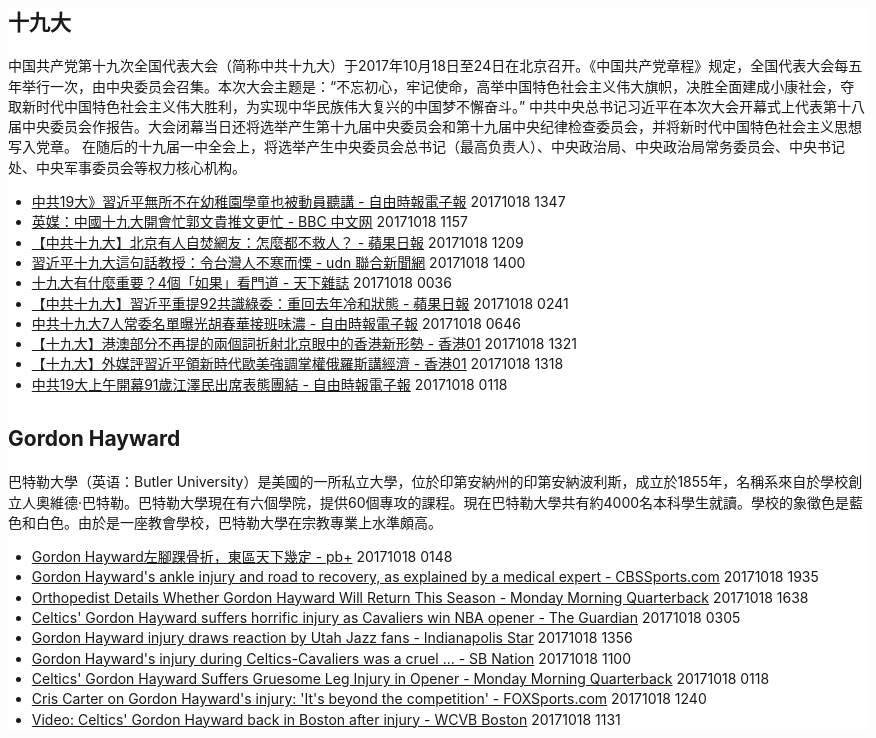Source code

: ## 十九大

中国共产党第十九次全国代表大会（简称中共十九大）于2017年10月18日至24日在北京召开。《中国共产党章程》规定，全国代表大会每五年举行一次，由中央委员会召集。本次大会主题是：“不忘初心，牢记使命，高举中国特色社会主义伟大旗帜，决胜全面建成小康社会，夺取新时代中国特色社会主义伟大胜利，为实现中华民族伟大复兴的中国梦不懈奋斗。”
中共中央总书记习近平在本次大会开幕式上代表第十八届中央委员会作报告。大会闭幕当日还将选举产生第十九届中央委员会和第十九届中央纪律检查委员会，并将新时代中国特色社会主义思想写入党章。
在随后的十九届一中全会上，将选举产生中央委员会总书记（最高负责人）、中央政治局、中央政治局常务委员会、中央书记处、中央军事委员会等权力核心机构。
- [中共19大》習近平無所不在幼稚園學童也被動員聽講 - 自由時報電子報](http://news.ltn.com.tw/news/politics/breakingnews/2226651 "中共19大》習近平無所不在幼稚園學童也被動員聽講 - 自由時報電子報") 20171018 1347
- [英媒：中國十九大開會忙郭文貴推文更忙 - BBC 中文网](http://www.bbc.com/zhongwen/trad/press-review-41667000 "英媒：中國十九大開會忙郭文貴推文更忙 - BBC 中文网") 20171018 1157
- [【中共十九大】北京有人自焚網友：怎麼都不救人？ - 蘋果日報](http://www.appledaily.com.tw/realtimenews/article/new/20171018/1224910/ "【中共十九大】北京有人自焚網友：怎麼都不救人？ - 蘋果日報") 20171018 1209
- [習近平十九大這句話教授：令台灣人不寒而慄 - udn 聯合新聞網](https://udn.com/news/story/9213/2764670 "習近平十九大這句話教授：令台灣人不寒而慄 - udn 聯合新聞網") 20171018 1400
- [十九大有什麼重要？4個「如果」看門道 - 天下雜誌](http://www.cw.com.tw/article/article.action?id=5085582 "十九大有什麼重要？4個「如果」看門道 - 天下雜誌") 20171018 0036
- [【中共十九大】習近平重提92共識綠委：重回去年冷和狀態 - 蘋果日報](http://www.appledaily.com.tw/realtimenews/article/new/20171018/1224466/ "【中共十九大】習近平重提92共識綠委：重回去年冷和狀態 - 蘋果日報") 20171018 0241
- [中共十九大7人常委名單曝光胡春華接班味濃 - 自由時報電子報](http://news.ltn.com.tw/news/politics/breakingnews/2225856 "中共十九大7人常委名單曝光胡春華接班味濃 - 自由時報電子報") 20171018 0646
- [【十九大】港澳部分不再提的兩個詞折射北京眼中的香港新形勢 - 香港01](https://www.hk01.com/%E6%B8%AF%E8%81%9E/126766/-%E5%8D%81%E4%B9%9D%E5%A4%A7-%E6%B8%AF%E6%BE%B3%E9%83%A8%E5%88%86%E4%B8%8D%E5%86%8D%E6%8F%90%E7%9A%84%E5%85%A9%E5%80%8B%E8%A9%9E-%E6%8A%98%E5%B0%84%E5%8C%97%E4%BA%AC%E7%9C%BC%E4%B8%AD%E7%9A%84%E9%A6%99%E6%B8%AF%E6%96%B0%E5%BD%A2%E5%8B%A2 "【十九大】港澳部分不再提的兩個詞折射北京眼中的香港新形勢 - 香港01") 20171018 1321
- [【十九大】外媒評習近平領新時代歐美強調掌權俄羅斯講經濟 - 香港01](https://www.hk01.com/%E5%9C%8B%E9%9A%9B/126844/-%E5%8D%81%E4%B9%9D%E5%A4%A7-%E5%A4%96%E5%AA%92%E8%A9%95%E7%BF%92%E8%BF%91%E5%B9%B3%E9%A0%98%E6%96%B0%E6%99%82%E4%BB%A3-%E6%AD%90%E7%BE%8E%E5%BC%B7%E8%AA%BF%E6%8E%8C%E6%AC%8A-%E4%BF%84%E7%BE%85%E6%96%AF%E8%AC%9B%E7%B6%93%E6%BF%9F "【十九大】外媒評習近平領新時代歐美強調掌權俄羅斯講經濟 - 香港01") 20171018 1318
- [中共19大上午開幕91歲江澤民出席表態團結 - 自由時報電子報](http://news.ltn.com.tw/news/world/breakingnews/2225771 "中共19大上午開幕91歲江澤民出席表態團結 - 自由時報電子報") 20171018 0118

## Gordon Hayward

巴特勒大學（英语：Butler University）是美國的一所私立大學，位於印第安納州的印第安納波利斯，成立於1855年，名稱系來自於學校創立人奧維德·巴特勒。巴特勒大學現在有六個學院，提供60個專攻的課程。現在巴特勒大學共有約4000名本科學生就讀。學校的象徵色是藍色和白色。由於是一座教會學校，巴特勒大學在宗教專業上水準頗高。
- [Gordon Hayward左腳踝骨折，東區天下幾定 - pb+](http://media.pbplus.me/29193 "Gordon Hayward左腳踝骨折，東區天下幾定 - pb+") 20171018 0148
- [Gordon Hayward's ankle injury and road to recovery, as explained by a medical expert - CBSSports.com](https://www.cbssports.com/nba/news/gordon-hayward-ankle-injury-and-road-to-recovery-as-explained-by-a-medical-expert/ "Gordon Hayward's ankle injury and road to recovery, as explained by a medical expert - CBSSports.com") 20171018 1935
- [Orthopedist Details Whether Gordon Hayward Will Return This Season - Monday Morning Quarterback](https://www.si.com/nba/video/2017/10/18/will-gordon-hayward-return-season "Orthopedist Details Whether Gordon Hayward Will Return This Season - Monday Morning Quarterback") 20171018 1638
- [Celtics' Gordon Hayward suffers horrific injury as Cavaliers win NBA opener - The Guardian](https://www.theguardian.com/sport/2017/oct/17/gordon-hayward-ankle-injury-celtics-cavaliers-nba "Celtics' Gordon Hayward suffers horrific injury as Cavaliers win NBA opener - The Guardian") 20171018 0305
- [Gordon Hayward injury draws reaction by Utah Jazz fans - Indianapolis Star](https://www.indystar.com/story/sports/2017/10/18/gordon-hayward-injury-draws-reaction-utah-jazz-fans/775159001/ "Gordon Hayward injury draws reaction by Utah Jazz fans - Indianapolis Star") 20171018 1356
- [Gordon Hayward's injury during Celtics-Cavaliers was a cruel ... - SB Nation](https://www.sbnation.com/2017/10/18/16494962/gordon-hayward-injury-boston-celtics-cleveland-cavaliers "Gordon Hayward's injury during Celtics-Cavaliers was a cruel ... - SB Nation") 20171018 1100
- [Celtics' Gordon Hayward Suffers Gruesome Leg Injury in Opener - Monday Morning Quarterback](https://www.si.com/nba/video/2017/10/17/gordon-hayward-boston-celtics-suffers-leg-injury-fractured-ankle-nba-cleveland-cavaliers "Celtics' Gordon Hayward Suffers Gruesome Leg Injury in Opener - Monday Morning Quarterback") 20171018 0118
- [Cris Carter on Gordon Hayward's injury: 'It's beyond the competition' - FOXSports.com](http://www.foxsports.com/watch/first-things-first/video/1075910211887 "Cris Carter on Gordon Hayward's injury: 'It's beyond the competition' - FOXSports.com") 20171018 1240
- [Video: Celtics' Gordon Hayward back in Boston after injury - WCVB Boston](http://www.wcvb.com/article/video-celtics-gordon-hayward-back-in-boston-after-injury/13042817 "Video: Celtics' Gordon Hayward back in Boston after injury - WCVB Boston") 20171018 1131
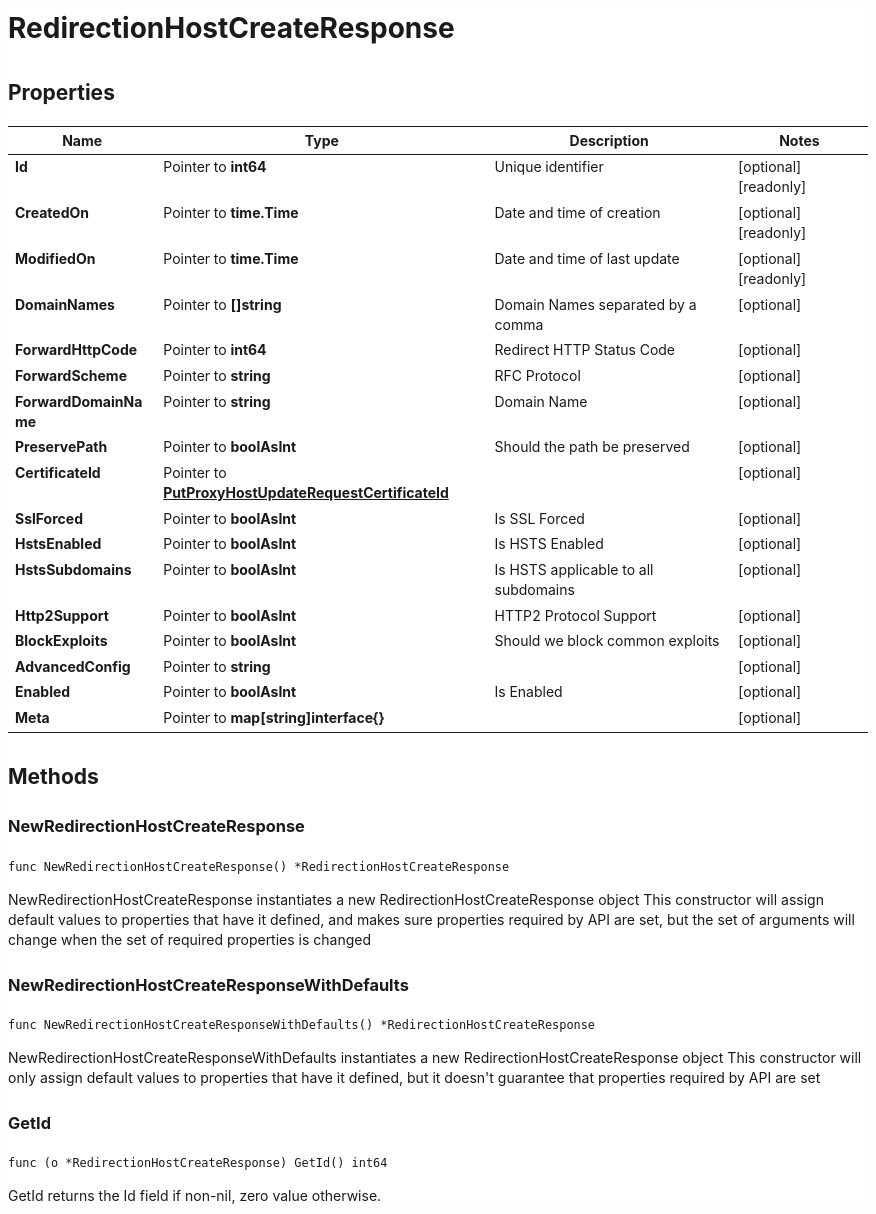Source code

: # RedirectionHostCreateResponse

## Properties

Name | Type | Description | Notes
------------ | ------------- | ------------- | -------------
**Id** | Pointer to **int64** | Unique identifier | [optional] [readonly] 
**CreatedOn** | Pointer to **time.Time** | Date and time of creation | [optional] [readonly] 
**ModifiedOn** | Pointer to **time.Time** | Date and time of last update | [optional] [readonly] 
**DomainNames** | Pointer to **[]string** | Domain Names separated by a comma | [optional] 
**ForwardHttpCode** | Pointer to **int64** | Redirect HTTP Status Code | [optional] 
**ForwardScheme** | Pointer to **string** | RFC Protocol | [optional] 
**ForwardDomainName** | Pointer to **string** | Domain Name | [optional] 
**PreservePath** | Pointer to **boolAsInt** | Should the path be preserved | [optional] 
**CertificateId** | Pointer to [**PutProxyHostUpdateRequestCertificateId**](PutProxyHostUpdateRequestCertificateId.md) |  | [optional] 
**SslForced** | Pointer to **boolAsInt** | Is SSL Forced | [optional] 
**HstsEnabled** | Pointer to **boolAsInt** | Is HSTS Enabled | [optional] 
**HstsSubdomains** | Pointer to **boolAsInt** | Is HSTS applicable to all subdomains | [optional] 
**Http2Support** | Pointer to **boolAsInt** | HTTP2 Protocol Support | [optional] 
**BlockExploits** | Pointer to **boolAsInt** | Should we block common exploits | [optional] 
**AdvancedConfig** | Pointer to **string** |  | [optional] 
**Enabled** | Pointer to **boolAsInt** | Is Enabled | [optional] 
**Meta** | Pointer to **map[string]interface{}** |  | [optional] 

## Methods

### NewRedirectionHostCreateResponse

`func NewRedirectionHostCreateResponse() *RedirectionHostCreateResponse`

NewRedirectionHostCreateResponse instantiates a new RedirectionHostCreateResponse object
This constructor will assign default values to properties that have it defined,
and makes sure properties required by API are set, but the set of arguments
will change when the set of required properties is changed

### NewRedirectionHostCreateResponseWithDefaults

`func NewRedirectionHostCreateResponseWithDefaults() *RedirectionHostCreateResponse`

NewRedirectionHostCreateResponseWithDefaults instantiates a new RedirectionHostCreateResponse object
This constructor will only assign default values to properties that have it defined,
but it doesn't guarantee that properties required by API are set

### GetId

`func (o *RedirectionHostCreateResponse) GetId() int64`

GetId returns the Id field if non-nil, zero value otherwise.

──────────────────────────────

| Problem description |
In the listing above, count each line that holds the string "appledaily". Give the number only.

| Finished exercise |
2